Data extracted from a collection
☆ ☆ ☆ ☆ ☆ ☆ ☆
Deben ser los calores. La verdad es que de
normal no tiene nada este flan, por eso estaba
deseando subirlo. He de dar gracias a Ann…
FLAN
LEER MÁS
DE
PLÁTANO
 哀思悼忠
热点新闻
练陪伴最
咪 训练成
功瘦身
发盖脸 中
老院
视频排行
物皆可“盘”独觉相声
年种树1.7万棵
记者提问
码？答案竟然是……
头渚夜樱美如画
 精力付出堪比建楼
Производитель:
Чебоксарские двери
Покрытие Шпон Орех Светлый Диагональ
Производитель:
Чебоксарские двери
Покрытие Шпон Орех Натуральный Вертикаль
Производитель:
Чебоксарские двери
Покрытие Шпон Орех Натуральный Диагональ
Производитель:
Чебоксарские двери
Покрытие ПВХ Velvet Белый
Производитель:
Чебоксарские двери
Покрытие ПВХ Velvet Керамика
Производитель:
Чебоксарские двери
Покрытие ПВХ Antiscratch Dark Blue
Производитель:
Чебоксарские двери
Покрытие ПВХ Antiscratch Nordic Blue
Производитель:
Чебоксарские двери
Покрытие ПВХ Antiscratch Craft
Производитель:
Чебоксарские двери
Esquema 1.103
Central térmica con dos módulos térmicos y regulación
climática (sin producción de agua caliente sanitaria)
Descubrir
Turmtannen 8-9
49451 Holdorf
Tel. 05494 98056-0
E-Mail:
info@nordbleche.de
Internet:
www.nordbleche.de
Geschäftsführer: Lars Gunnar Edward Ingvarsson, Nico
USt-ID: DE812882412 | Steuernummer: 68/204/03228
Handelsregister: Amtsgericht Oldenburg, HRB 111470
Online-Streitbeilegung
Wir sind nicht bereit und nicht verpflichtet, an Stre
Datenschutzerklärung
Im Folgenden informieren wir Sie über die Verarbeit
☆ ☆ ☆ ☆ ☆ ☆ ☆
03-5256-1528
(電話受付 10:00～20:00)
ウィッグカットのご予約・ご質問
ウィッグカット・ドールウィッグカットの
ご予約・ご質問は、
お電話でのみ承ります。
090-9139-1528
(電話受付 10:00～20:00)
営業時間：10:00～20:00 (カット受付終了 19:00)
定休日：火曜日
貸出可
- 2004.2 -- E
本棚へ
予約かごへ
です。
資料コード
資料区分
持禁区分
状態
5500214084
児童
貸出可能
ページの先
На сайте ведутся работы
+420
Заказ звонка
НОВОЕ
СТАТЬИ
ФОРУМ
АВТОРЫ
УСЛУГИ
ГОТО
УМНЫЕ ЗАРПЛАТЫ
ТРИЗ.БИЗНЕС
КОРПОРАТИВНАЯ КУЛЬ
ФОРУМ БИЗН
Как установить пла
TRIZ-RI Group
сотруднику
☆ ☆ ☆ ☆ ☆ ☆ ☆
• _Work instructions_
Reply with the number of lines in the entries that hold the word "Шпон", and add no other words.

• _Problem solution_
3